Preventive maintenance.

The only way to keep your health is to eat what you don’t want, drink what you don’t like, and do what you’d rather not.                 ~ Mark Twain

Yep!  Today is mammogram day.  As Mark Twain said above, I’d rather not.  Even though my chest doesn’t look like the woman in the cartoon, it feels as if it does.  Mammography gives new meaning to compression.

I don’t remember when my exams started to fall in October, Breast Cancer Awareness Month.  I guess it’s a good thing, though, since I have many pink bows and public service announcements to remind me.

As it happens, my doctor’s office is in the same building as the imaging center, so I decided I should go upstairs and get my flu shot.  Back in September my doctor told me to just drop in, that I wouldn’t need an appointment.  I took her at her word.  Unfortunately, the staff didn’t get the message.  Or maybe the doctor didn’t understand all the steps one must go through before being inoculated.  More likely, some of the staff were anticipating the weekend and they put their brains away early.

I did my dactyloscopy check-in.  Then the young woman at the desk asked for my name.  I’m not sure why they have to ask for your name once they’ve checked your hand print identification.  It took about two more seconds to figure out that the poor child was clueless.  Long story short — I went from the front desk to the nurses’ station to the front desk to the nurses’ station.  At one point a woman in check-out asked me if I was checking out.  I said, “No, ma’am, I’m just going in circles.”  She said, “okay” and gave me a sweet smile.  As I was leaving twenty minutes later, I stopped to check out and she informed I didn’t need to check out.  Go figure.

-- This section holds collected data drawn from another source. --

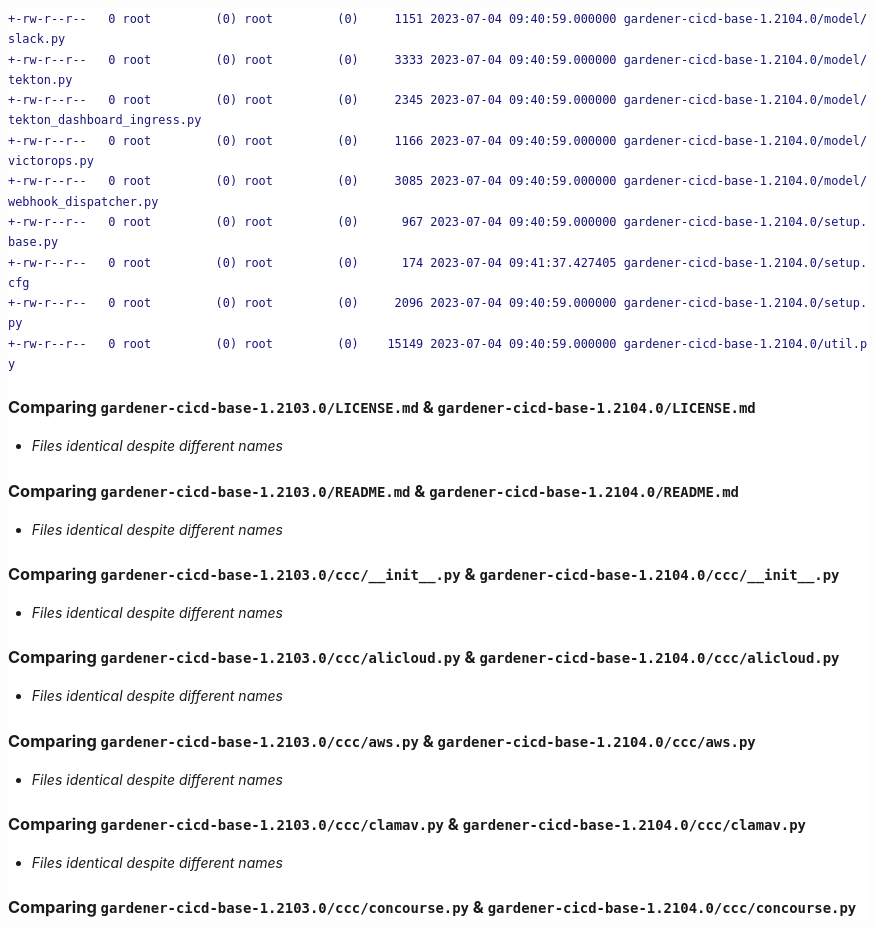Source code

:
 ```diff
+-rw-r--r--   0 root         (0) root         (0)     1151 2023-07-04 09:40:59.000000 gardener-cicd-base-1.2104.0/model/slack.py
+-rw-r--r--   0 root         (0) root         (0)     3333 2023-07-04 09:40:59.000000 gardener-cicd-base-1.2104.0/model/tekton.py
+-rw-r--r--   0 root         (0) root         (0)     2345 2023-07-04 09:40:59.000000 gardener-cicd-base-1.2104.0/model/tekton_dashboard_ingress.py
+-rw-r--r--   0 root         (0) root         (0)     1166 2023-07-04 09:40:59.000000 gardener-cicd-base-1.2104.0/model/victorops.py
+-rw-r--r--   0 root         (0) root         (0)     3085 2023-07-04 09:40:59.000000 gardener-cicd-base-1.2104.0/model/webhook_dispatcher.py
+-rw-r--r--   0 root         (0) root         (0)      967 2023-07-04 09:40:59.000000 gardener-cicd-base-1.2104.0/setup.base.py
+-rw-r--r--   0 root         (0) root         (0)      174 2023-07-04 09:41:37.427405 gardener-cicd-base-1.2104.0/setup.cfg
+-rw-r--r--   0 root         (0) root         (0)     2096 2023-07-04 09:40:59.000000 gardener-cicd-base-1.2104.0/setup.py
+-rw-r--r--   0 root         (0) root         (0)    15149 2023-07-04 09:40:59.000000 gardener-cicd-base-1.2104.0/util.py
```

### Comparing `gardener-cicd-base-1.2103.0/LICENSE.md` & `gardener-cicd-base-1.2104.0/LICENSE.md`

 * *Files identical despite different names*

### Comparing `gardener-cicd-base-1.2103.0/README.md` & `gardener-cicd-base-1.2104.0/README.md`

 * *Files identical despite different names*

### Comparing `gardener-cicd-base-1.2103.0/ccc/__init__.py` & `gardener-cicd-base-1.2104.0/ccc/__init__.py`

 * *Files identical despite different names*

### Comparing `gardener-cicd-base-1.2103.0/ccc/alicloud.py` & `gardener-cicd-base-1.2104.0/ccc/alicloud.py`

 * *Files identical despite different names*

### Comparing `gardener-cicd-base-1.2103.0/ccc/aws.py` & `gardener-cicd-base-1.2104.0/ccc/aws.py`

 * *Files identical despite different names*

### Comparing `gardener-cicd-base-1.2103.0/ccc/clamav.py` & `gardener-cicd-base-1.2104.0/ccc/clamav.py`

 * *Files identical despite different names*

### Comparing `gardener-cicd-base-1.2103.0/ccc/concourse.py` & `gardener-cicd-base-1.2104.0/ccc/concourse.py`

So here I am, immunized and aching all over.  Flu shots always do that to me.  I have serious questions about whether they’re actually effective, but I keep going back year after year in the hope that they are.

Oh, and the nurse who gave me the injection apologized for the confusion and told me the woman who checked me in is soon to be moved to a department more suited to her skills.  I’m happy for her.  And for the patients.

Note:  My spell check suggested I might need cartography, not mammography.  Hmmmm.  Maybe I do.